Mengacu kurs tengah Bank Indonesia, kemarin, rupiah menguat tipis 0,01% ke Rp 13.086 per dollar AS. Di pasar spot, rupiah juga naik 0,18% menjadi Rp 13.096. Dalam sepekan terakhir, rupiah terangkat 0,65%.

Hans Kwee, Direktur Investa Saran Mandiri, menilai, penguatan rupiah didorong dana asing yang mulai masuk pasca pengesahan Undang-Undang Tax Amnesty. "Dana asing masuk tak hanya ke pasar modal, tapi juga pasar keuangan," kata dia, kemarin.


Penguatan rupiah juga didorong fundamental ekonomi Indonesia yang semakin membaik. Ini tecermin dari data cadangan devisa Indonesia pada Juni, yang naik menjadi US$ 109,8 miliar dibandingkan bulan sebelumnya, US$ 103,6 miliar. Kemudian neraca perdagangan juga surplus sekitar US$ 900,2 juta.

Menurut Hans, penguatan rupiah akan memberikan keuntungan terhadap banyak emiten yang tercatat di Bursa Efek Indonesia (BEI). Maklum, sebagai besar emiten berbasis impor. Sementara emiten berbasis ekspor, seperti sektor tambang dan komoditas lebih sedikit.

Selain menguntungkan emiten yang memiliki komponen impor besar, kata Hans, penguatan rupiah akan membawa dampak positif bagi emiten yang memiliki utang valas dalam jumlah besar, seperti PT Alam Sutera Realty Tbk (ASRI) dan PT Garuda Indonesia Tbk (GIAA).

Adapun sektor yang positif dari sisi eksposur impor antara properti, farmasi, pakan ternak dan manufaktur.

David Sutyanto, analis First Asia Capital, sepakat. Menurut dia, penguatan rupiah akan berdampak positif ke emiten yang memiliki kebutuhan impor cukup tinggi dan mempunyai utang luar negeri dalam jumlah besar.

David bilang, salah satu emiten yang paling diuntungkan adalah PT Astra International Tbk (ASII). Emiten ini memiliki kebutuhan impor besar untuk menyokong bisnis otomotif. Emiten lain adalah PT Charoen Pokphand Indonesia Tbk (CPIN), yang memiliki kebutuhan impor jagung dalam jumlah besar.

Hans melihat, prospek nilai tukar rupiah ke depan masih cenderung menguat seiring mulai masuknya dana repatriasi sebagai dampak kebijakan tax amnesty.
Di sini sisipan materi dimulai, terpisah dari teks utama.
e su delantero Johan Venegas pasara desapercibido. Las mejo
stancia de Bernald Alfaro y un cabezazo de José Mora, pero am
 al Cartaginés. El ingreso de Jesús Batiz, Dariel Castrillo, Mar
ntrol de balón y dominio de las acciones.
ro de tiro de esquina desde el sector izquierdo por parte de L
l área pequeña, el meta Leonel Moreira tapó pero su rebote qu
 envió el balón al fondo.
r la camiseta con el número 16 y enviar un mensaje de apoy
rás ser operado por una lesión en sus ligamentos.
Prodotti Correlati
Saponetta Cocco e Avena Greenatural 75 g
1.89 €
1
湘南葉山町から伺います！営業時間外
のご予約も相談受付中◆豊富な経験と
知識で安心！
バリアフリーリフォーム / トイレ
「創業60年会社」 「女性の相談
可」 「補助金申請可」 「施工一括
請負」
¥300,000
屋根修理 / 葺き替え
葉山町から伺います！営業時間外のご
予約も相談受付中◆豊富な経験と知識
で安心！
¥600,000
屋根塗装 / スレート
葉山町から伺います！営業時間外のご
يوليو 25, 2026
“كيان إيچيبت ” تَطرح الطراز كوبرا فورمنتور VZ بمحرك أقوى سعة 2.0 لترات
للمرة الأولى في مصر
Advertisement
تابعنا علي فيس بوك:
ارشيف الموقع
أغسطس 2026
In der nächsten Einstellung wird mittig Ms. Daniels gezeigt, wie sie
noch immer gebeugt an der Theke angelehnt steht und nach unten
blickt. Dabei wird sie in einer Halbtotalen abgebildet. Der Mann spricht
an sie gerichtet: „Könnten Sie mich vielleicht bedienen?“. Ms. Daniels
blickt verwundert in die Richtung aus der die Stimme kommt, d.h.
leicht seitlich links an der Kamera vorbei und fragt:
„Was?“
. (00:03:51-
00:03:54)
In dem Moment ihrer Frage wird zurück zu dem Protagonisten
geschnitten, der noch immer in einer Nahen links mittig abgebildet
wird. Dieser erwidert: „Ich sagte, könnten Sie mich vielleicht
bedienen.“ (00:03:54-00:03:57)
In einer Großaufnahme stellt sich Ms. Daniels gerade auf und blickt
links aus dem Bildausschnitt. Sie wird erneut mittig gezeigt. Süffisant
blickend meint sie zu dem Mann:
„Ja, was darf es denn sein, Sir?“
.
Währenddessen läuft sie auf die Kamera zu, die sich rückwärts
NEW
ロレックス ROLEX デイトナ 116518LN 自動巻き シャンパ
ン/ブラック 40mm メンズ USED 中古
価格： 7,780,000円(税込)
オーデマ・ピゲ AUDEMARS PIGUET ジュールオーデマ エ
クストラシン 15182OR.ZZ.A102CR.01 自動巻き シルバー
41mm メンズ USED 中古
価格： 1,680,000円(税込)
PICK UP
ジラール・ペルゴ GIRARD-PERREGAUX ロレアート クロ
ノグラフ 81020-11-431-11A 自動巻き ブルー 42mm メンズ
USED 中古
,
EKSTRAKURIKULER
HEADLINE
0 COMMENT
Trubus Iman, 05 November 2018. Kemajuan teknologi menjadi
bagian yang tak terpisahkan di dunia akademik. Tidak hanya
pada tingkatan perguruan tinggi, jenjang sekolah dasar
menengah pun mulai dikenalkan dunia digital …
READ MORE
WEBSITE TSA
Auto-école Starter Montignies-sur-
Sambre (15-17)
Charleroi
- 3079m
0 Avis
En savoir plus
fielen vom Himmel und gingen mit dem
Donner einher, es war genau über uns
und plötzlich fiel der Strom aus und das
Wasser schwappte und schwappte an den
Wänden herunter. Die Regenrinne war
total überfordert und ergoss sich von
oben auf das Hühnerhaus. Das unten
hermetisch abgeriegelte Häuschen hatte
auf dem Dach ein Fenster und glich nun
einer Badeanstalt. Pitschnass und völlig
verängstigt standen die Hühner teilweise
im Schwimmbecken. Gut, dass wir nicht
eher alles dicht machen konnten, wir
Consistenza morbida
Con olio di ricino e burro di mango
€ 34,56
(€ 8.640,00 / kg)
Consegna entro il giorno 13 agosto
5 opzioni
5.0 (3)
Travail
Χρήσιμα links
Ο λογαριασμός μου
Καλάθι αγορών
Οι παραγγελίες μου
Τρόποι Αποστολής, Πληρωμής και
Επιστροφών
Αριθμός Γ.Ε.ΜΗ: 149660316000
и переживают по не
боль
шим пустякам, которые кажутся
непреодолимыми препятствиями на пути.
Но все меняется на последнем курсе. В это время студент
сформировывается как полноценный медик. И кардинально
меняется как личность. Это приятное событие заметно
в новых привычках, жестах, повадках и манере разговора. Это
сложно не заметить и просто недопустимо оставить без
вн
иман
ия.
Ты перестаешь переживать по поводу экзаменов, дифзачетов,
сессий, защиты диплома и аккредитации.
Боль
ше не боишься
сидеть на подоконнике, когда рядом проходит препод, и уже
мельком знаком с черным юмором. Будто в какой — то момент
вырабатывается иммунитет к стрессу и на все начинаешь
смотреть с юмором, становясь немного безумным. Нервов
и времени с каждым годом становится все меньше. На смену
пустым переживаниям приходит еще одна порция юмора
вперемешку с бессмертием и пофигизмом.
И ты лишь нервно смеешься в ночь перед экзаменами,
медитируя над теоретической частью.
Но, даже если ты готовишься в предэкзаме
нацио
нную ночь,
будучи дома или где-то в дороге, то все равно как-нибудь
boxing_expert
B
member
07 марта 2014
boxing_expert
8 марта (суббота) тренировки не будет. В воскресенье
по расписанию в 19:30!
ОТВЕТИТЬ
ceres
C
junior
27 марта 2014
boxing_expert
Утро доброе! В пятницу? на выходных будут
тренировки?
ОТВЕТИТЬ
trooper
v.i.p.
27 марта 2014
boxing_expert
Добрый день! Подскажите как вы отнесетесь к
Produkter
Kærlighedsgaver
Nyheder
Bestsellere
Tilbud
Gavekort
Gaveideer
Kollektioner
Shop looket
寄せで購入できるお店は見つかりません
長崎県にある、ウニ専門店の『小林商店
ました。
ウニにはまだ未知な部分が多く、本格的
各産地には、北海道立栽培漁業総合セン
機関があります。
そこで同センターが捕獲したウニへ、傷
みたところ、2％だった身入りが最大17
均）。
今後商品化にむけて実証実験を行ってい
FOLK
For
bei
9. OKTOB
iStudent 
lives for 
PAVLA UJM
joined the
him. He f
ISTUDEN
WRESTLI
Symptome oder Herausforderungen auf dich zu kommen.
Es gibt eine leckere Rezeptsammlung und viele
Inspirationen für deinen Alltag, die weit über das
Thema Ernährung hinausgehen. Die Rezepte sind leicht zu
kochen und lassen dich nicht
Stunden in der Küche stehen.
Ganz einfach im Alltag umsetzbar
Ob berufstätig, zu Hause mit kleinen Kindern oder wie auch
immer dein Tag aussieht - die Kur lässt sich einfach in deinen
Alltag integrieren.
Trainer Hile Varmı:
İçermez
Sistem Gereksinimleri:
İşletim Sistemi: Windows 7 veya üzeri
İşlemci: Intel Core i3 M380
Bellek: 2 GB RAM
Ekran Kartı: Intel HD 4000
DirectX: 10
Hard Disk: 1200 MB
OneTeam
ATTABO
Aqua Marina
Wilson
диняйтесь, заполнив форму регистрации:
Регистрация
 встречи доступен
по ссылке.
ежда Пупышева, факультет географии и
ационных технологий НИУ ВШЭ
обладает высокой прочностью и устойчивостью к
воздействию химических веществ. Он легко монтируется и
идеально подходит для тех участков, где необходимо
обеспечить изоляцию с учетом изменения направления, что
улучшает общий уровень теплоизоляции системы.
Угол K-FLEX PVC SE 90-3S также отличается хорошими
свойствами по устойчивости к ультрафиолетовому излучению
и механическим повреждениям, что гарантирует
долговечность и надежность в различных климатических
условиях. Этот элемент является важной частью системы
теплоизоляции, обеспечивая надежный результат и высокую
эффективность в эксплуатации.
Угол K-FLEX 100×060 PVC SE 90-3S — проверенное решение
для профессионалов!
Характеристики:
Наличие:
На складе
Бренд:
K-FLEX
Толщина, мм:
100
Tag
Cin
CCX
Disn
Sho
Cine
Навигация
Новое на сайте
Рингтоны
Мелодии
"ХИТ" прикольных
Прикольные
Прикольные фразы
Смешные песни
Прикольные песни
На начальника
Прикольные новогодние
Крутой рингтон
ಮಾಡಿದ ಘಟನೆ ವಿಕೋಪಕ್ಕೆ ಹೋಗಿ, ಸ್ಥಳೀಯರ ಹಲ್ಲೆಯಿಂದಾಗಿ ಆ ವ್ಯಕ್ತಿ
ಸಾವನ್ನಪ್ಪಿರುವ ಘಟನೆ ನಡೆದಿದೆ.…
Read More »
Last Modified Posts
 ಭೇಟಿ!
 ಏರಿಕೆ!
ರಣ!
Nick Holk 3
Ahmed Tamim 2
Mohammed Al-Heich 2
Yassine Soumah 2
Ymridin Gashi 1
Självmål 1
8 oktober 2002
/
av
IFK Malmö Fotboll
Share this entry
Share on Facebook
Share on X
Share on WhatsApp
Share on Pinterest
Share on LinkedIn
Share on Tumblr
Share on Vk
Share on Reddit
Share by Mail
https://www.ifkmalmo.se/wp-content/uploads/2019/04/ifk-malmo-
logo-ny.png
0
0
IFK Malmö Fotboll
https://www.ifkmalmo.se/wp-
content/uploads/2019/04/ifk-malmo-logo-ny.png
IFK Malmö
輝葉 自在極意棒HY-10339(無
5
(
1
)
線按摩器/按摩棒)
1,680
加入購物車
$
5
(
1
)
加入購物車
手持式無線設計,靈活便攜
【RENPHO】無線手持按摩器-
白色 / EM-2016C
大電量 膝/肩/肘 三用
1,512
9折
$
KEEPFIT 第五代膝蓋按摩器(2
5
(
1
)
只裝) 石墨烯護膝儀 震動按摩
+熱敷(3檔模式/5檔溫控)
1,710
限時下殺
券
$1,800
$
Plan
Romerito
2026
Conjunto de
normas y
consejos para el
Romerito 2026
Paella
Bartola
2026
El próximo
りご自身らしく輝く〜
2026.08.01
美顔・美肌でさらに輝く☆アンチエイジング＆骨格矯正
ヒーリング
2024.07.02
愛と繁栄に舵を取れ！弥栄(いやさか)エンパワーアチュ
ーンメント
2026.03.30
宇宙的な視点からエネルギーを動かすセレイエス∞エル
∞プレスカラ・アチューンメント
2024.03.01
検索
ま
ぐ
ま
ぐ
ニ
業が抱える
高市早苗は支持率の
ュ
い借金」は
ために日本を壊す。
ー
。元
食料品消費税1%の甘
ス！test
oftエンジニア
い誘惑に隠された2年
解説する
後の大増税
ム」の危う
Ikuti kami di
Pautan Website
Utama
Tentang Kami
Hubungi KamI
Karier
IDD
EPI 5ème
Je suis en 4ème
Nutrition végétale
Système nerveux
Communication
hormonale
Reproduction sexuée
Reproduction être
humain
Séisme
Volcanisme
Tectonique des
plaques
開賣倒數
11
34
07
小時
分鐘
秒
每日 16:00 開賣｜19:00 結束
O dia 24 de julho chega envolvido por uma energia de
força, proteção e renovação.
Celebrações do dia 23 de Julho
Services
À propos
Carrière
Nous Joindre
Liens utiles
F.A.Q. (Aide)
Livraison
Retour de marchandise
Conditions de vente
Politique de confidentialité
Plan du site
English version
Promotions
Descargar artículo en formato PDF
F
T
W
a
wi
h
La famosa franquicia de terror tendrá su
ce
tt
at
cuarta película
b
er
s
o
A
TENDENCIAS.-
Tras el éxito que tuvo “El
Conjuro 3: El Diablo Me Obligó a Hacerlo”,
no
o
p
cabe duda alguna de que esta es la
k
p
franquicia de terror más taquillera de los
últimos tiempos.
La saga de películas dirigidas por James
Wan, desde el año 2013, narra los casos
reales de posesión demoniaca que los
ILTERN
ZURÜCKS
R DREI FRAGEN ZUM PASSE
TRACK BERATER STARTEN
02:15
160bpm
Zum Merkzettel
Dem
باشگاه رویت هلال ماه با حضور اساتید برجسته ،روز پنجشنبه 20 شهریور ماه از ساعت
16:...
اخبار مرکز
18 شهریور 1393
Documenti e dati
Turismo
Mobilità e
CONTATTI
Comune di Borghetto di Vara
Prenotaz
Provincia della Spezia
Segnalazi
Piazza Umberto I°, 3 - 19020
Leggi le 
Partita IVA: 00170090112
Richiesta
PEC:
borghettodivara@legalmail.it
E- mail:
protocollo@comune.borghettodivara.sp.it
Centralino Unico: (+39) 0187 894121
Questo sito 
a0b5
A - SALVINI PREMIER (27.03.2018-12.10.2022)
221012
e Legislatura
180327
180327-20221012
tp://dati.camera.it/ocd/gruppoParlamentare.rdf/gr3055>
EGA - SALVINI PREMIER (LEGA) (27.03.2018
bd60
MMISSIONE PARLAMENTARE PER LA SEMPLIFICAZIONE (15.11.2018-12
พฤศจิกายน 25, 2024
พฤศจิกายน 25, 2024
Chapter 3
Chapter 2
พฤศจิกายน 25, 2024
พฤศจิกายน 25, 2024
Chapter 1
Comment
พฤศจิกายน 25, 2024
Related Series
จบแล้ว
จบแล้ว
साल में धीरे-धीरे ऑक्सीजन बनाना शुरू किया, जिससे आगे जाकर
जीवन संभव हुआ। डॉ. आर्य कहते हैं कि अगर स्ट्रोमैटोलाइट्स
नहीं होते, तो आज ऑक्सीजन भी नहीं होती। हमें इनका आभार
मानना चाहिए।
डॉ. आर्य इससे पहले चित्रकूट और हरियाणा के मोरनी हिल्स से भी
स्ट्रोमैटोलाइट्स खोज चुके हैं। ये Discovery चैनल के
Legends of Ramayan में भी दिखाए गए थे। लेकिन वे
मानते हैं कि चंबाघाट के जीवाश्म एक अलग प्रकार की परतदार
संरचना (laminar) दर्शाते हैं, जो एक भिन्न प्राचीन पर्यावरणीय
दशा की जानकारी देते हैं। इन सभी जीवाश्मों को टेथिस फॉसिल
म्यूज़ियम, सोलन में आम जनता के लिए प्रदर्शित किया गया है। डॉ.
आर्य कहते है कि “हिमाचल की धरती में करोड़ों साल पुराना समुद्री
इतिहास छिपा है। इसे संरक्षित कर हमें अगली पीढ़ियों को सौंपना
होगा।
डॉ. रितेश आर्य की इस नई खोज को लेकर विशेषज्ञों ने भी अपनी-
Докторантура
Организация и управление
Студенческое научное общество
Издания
Kondisi ini akan semakin memberikan dampak positif ke pasar saham domestik.

Dia optimistis, hingga akhir tahun nanti Indeks Harga Saham Gabungan (IHSG) akan mencapai level 5.500. kemarin, indeks saham sudah menembus 5.100. Hans menilai, rupiah yang semakin stabil merupakan saat tepat bagi korporasi yang memiliki utang valas untuk melakukan hedging (lindung nilai).